> REQUIRED ACTIONS
A) Decide whether each statement below agrees with the passage on ZetaSQL aggregate functions, answering yes or no and quoting the words of the passage that settle it. (i) When an aggregate function summarizes an empty group, COUNT returns NULL. (ii) ANY_VALUE picks its row at random. (iii) ANY_VALUE can select a row in which expression is NULL.
B) Extend the passage on ZetaSQL aggregate functions, picking up after its last line.

When used in conjunction with a GROUP BY clause, the groups summarized typically have at least one row. When the associated SELECT has no GROUP BY clause or when certain aggregate function modifiers filter rows from the group to be summarized it is possible that the aggregate function needs to summarize an empty group. In this case, the COUNT and COUNTIF functions return 0, while all other aggregate functions return NULL.

The following sections describe the aggregate functions that ZetaSQL supports.

ANY_VALUE

ANY_VALUE(expression [HAVING {MAX | MIN} expression2])  [OVER (...)]

Description

Returns expression for some row chosen from the group. Which row is chosen is nondeterministic, not random. Returns NULL when the input produces no rows. Returns NULL when expression is NULL for all rows in the group.

ANY_VALUE behaves as if RESPECT NULLS is specified; Rows for which expression is NULL are considered and may be selected.

Supported Argument Types

Any

Optional Clauses

The clauses are applied in the following order:

  1. OVER: Specifies a window. See Analytic Functions.
  2. HAVING MAX or HAVING MIN: Restricts the set of rows that the function aggregates by a maximum or minimum value. See HAVING MAX and HAVING MIN clause for details.

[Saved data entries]
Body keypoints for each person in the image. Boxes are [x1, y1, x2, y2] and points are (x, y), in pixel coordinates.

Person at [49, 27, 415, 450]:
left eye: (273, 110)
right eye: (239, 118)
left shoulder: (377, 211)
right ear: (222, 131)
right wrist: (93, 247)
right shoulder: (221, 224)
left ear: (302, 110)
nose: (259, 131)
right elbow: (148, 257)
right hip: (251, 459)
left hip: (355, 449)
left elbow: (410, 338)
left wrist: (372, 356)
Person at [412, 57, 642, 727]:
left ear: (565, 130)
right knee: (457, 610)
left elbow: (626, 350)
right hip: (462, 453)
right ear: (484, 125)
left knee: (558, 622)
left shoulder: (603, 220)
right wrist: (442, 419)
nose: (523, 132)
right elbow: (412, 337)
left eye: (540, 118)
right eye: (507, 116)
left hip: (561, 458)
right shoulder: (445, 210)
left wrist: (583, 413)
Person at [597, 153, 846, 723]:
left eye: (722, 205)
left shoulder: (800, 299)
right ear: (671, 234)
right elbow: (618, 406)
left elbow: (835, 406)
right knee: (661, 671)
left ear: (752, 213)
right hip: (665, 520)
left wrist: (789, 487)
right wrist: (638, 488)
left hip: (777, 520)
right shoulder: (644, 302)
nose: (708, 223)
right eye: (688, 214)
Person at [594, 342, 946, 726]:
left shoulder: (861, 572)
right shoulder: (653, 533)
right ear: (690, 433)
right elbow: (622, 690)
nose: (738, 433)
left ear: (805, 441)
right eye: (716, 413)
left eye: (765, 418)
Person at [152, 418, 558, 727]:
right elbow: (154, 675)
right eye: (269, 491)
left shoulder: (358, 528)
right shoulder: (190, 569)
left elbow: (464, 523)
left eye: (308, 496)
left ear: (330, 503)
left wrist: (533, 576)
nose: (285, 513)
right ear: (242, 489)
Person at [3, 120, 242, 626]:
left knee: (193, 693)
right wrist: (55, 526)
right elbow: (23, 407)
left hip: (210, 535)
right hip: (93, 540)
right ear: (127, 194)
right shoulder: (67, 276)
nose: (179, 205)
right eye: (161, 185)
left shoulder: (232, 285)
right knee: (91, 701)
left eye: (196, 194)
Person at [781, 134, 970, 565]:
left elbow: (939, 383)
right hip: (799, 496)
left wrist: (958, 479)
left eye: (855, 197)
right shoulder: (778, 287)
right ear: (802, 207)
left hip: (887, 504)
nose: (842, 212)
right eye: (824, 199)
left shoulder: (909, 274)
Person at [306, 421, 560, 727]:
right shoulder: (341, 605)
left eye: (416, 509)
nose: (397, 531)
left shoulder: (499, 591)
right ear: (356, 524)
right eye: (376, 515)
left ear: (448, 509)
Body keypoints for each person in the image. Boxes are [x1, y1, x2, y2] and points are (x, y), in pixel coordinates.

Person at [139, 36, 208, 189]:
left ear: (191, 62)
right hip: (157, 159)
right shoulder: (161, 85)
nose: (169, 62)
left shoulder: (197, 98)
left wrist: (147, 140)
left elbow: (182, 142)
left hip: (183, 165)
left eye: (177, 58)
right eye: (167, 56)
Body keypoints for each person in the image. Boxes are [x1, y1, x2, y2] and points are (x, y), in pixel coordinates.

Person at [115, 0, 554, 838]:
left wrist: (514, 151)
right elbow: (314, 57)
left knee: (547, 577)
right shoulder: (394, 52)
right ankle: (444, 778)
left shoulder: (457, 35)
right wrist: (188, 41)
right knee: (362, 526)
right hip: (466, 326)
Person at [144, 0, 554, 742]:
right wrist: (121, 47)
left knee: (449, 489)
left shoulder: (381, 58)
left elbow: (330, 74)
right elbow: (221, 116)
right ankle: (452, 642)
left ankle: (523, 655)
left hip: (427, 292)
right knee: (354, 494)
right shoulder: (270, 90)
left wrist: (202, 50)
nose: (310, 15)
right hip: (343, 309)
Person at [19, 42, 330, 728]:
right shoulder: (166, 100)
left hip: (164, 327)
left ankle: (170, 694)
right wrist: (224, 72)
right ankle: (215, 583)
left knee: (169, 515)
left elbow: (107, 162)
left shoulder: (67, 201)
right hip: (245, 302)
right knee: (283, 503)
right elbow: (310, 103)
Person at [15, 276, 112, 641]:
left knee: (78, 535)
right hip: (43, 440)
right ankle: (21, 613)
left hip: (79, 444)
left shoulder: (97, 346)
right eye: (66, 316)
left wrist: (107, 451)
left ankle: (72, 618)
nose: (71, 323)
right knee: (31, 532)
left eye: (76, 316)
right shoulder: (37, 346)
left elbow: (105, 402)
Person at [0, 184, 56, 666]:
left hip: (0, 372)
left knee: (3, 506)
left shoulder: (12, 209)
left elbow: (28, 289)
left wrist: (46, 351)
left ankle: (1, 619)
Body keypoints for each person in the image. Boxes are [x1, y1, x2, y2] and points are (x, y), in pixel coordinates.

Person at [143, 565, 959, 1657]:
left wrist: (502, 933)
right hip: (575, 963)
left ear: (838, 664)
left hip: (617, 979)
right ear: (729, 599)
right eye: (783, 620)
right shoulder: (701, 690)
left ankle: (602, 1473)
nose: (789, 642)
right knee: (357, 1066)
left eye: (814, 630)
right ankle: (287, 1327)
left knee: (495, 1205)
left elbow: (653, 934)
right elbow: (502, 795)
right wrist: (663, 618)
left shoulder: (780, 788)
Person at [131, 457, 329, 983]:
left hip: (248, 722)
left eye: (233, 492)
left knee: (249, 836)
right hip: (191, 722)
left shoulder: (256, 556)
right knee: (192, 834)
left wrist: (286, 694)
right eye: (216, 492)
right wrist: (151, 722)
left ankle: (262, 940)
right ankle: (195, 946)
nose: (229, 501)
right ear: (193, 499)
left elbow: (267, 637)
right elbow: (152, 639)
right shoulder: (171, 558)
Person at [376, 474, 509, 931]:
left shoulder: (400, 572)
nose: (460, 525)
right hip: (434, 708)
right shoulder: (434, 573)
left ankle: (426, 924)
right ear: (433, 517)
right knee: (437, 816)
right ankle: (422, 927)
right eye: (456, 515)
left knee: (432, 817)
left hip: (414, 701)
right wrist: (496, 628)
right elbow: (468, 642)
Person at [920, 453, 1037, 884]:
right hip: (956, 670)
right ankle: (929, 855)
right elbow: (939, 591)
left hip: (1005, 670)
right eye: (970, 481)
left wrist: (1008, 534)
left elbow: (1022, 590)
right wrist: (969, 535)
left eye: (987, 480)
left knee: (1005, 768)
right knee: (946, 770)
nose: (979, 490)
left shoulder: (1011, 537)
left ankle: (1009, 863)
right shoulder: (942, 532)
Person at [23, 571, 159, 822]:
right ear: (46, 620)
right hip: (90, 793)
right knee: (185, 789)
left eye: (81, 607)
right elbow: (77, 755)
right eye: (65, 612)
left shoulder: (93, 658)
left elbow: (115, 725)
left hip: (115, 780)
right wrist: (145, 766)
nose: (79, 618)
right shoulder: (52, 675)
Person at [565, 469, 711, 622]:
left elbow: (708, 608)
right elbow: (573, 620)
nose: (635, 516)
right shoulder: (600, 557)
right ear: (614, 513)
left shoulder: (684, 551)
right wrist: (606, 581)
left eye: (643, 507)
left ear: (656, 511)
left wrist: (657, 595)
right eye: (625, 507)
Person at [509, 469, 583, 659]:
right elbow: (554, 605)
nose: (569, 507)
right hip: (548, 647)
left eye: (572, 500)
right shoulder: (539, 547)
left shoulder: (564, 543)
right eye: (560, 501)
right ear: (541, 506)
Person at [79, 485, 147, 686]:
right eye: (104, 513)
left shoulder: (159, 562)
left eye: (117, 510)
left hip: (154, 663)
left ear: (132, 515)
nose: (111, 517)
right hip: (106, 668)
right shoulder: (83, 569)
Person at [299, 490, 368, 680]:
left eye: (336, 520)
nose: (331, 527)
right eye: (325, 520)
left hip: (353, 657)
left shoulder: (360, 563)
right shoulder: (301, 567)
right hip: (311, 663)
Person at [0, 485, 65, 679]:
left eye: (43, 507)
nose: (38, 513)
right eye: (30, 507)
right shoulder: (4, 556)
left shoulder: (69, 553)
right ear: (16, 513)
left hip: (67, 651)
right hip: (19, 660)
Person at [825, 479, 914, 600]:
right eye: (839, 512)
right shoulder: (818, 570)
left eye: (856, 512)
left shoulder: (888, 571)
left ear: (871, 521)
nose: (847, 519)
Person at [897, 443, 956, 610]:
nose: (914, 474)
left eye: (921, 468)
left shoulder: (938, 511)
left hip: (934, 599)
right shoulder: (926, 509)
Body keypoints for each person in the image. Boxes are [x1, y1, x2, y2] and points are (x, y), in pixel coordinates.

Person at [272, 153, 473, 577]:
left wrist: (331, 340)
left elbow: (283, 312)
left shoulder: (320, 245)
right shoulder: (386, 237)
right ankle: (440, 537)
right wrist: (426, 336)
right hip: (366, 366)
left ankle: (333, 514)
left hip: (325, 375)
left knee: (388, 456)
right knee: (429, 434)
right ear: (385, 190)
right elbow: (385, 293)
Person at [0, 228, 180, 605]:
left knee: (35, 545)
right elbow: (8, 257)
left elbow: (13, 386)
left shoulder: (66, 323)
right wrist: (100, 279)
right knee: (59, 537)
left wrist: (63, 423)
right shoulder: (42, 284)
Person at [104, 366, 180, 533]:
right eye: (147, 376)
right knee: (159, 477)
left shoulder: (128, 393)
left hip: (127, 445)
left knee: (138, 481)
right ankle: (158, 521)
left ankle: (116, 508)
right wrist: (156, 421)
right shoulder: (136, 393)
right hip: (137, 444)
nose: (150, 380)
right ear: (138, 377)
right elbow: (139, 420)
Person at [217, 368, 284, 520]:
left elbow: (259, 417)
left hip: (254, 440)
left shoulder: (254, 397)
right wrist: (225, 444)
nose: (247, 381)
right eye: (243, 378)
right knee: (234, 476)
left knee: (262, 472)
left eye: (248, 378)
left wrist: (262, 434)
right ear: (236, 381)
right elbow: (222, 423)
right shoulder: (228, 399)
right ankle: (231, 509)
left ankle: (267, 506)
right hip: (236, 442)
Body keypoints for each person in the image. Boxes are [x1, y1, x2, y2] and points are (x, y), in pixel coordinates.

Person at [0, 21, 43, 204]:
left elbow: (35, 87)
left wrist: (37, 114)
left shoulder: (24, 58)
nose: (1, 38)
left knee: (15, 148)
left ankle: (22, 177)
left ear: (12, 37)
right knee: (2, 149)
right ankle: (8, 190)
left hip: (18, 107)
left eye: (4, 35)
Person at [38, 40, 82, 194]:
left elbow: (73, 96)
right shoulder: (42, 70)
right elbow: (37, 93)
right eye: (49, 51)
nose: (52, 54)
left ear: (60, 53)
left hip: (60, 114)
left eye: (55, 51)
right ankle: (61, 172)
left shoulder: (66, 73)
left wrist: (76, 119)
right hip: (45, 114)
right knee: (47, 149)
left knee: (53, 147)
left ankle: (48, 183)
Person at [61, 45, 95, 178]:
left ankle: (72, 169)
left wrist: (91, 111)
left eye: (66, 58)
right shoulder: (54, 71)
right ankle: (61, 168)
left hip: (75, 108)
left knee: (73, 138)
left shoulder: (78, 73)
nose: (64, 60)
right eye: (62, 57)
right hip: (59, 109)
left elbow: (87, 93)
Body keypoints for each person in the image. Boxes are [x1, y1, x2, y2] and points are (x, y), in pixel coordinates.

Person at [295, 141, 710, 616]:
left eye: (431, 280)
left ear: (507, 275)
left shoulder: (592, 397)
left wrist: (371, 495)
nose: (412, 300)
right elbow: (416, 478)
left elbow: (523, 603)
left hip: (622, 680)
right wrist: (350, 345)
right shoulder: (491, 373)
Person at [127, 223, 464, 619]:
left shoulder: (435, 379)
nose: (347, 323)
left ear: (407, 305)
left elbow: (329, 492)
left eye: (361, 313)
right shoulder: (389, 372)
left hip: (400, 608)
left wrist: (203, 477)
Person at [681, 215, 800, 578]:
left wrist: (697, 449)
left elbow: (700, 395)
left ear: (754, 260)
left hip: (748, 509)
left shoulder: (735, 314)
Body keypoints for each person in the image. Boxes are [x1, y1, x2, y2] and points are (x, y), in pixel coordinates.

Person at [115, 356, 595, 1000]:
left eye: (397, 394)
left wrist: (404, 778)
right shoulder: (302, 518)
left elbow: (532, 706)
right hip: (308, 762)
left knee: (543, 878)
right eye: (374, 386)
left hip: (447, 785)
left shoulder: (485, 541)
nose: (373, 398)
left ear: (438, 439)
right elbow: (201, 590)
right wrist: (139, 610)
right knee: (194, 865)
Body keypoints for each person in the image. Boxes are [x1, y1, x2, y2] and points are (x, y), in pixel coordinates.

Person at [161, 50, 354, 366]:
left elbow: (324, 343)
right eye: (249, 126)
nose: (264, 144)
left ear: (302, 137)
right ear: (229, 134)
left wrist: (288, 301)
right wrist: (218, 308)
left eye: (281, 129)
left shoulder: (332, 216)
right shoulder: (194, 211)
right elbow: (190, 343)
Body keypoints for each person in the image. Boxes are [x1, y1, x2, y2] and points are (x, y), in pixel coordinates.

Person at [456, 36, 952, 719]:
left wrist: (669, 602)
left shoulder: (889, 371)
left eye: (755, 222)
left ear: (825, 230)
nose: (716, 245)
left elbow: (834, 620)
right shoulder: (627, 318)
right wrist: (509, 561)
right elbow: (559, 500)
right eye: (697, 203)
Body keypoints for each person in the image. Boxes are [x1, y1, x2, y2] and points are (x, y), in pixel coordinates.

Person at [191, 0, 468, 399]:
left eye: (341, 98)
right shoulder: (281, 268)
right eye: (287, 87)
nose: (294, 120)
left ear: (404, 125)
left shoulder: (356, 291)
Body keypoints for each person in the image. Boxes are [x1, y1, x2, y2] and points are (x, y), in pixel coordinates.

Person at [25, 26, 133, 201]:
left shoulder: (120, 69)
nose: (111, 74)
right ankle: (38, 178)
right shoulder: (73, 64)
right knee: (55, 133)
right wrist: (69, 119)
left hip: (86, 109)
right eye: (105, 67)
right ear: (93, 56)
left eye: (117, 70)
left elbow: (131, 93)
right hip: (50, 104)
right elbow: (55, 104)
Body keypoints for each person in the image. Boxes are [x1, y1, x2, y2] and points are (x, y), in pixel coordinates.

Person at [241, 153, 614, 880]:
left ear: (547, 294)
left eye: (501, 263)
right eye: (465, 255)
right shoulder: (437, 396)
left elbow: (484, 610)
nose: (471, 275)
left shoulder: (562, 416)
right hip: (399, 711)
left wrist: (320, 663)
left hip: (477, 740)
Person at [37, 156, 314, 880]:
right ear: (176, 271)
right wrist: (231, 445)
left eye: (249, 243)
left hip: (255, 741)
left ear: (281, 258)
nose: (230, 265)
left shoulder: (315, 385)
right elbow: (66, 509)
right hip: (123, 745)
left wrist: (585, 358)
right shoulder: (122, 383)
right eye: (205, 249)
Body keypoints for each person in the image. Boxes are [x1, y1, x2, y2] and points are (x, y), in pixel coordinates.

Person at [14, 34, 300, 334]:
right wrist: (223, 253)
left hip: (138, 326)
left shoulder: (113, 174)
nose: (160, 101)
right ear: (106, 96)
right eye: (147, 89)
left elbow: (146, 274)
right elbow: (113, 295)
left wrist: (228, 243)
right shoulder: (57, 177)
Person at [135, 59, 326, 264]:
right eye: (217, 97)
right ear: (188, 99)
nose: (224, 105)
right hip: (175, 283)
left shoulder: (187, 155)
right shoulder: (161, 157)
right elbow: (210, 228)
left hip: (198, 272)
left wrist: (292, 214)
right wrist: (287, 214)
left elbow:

> RESPONSES FOR EACH TASK
A)
(i) No: "the COUNT and COUNTIF functions return 0, while all other aggregate functions return NULL."
(ii) No: "Which row is chosen is nondeterministic, not random."
(iii) Yes: "Rows for which expression is NULL are considered and may be selected."

B)
Returned Data Types

Matches the input data type.

Examples

SELECT ANY_VALUE(fruit) as any_value
FROM UNNEST(["apple", "banana", "pear"]) as fruit;

+-----------+
| any_value |
+-----------+
| apple     |
+-----------+
SELECT
  fruit,
  ANY_VALUE(fruit) OVER (ORDER BY LENGTH(fruit) ROWS BETWEEN 1 PRECEDING AND CURRENT ROW) AS any_value
FROM UNNEST(["apple", "banana", "pear"]) as fruit;

+--------+-----------+
| fruit  | any_value |
+--------+-----------+
| pear   | pear      |
| apple  | pear      |
| banana | apple     |
+--------+-----------+

ARRAY_AGG

ARRAY_AGG([DISTINCT] expression [{IGNORE|RESPECT} NULLS] [HAVING {MAX | MIN} expression2]
          [ORDER BY key [{ASC|DESC}] [, ... ]]  [LIMIT n])
[OVER (...)]

Description

Returns an ARRAY of expression values.

Supported Argument Types

All data types except ARRAY.

Optional Clauses

The clauses are applied in the following order:

  1. OVER: Specifies a window. See Analytic Functions.
  2. DISTINCT: Each distinct value of expression is aggregated only once into the result.
  3. IGNORE NULLS or RESPECT NULLS: If IGNORE NULLS is specified, the NULL values are excluded from the result. If RESPECT NULLS is specified, the NULL values are included in the result. If neither is specified, the NULL values are included in the result.
  4. HAVING MAX or HAVING MIN: Restricts the set of rows that the function aggregates by a maximum or minimum value. See HAVING MAX and HAVING MIN clause for details.
  5. ORDER BY: Specifies the order of the values.
    • For each sort key, the default sort direction is ASC.
    • NULLs: In the context of the ORDER BY clause, NULLs are the minimum possible value; that is, NULLs appear first in ASC sorts and last in DESC sorts.
    • Floating point data types: see Floating Point Semantics on ordering and grouping.
    • If DISTINCT is also specified, then the sort key must be the same as expression.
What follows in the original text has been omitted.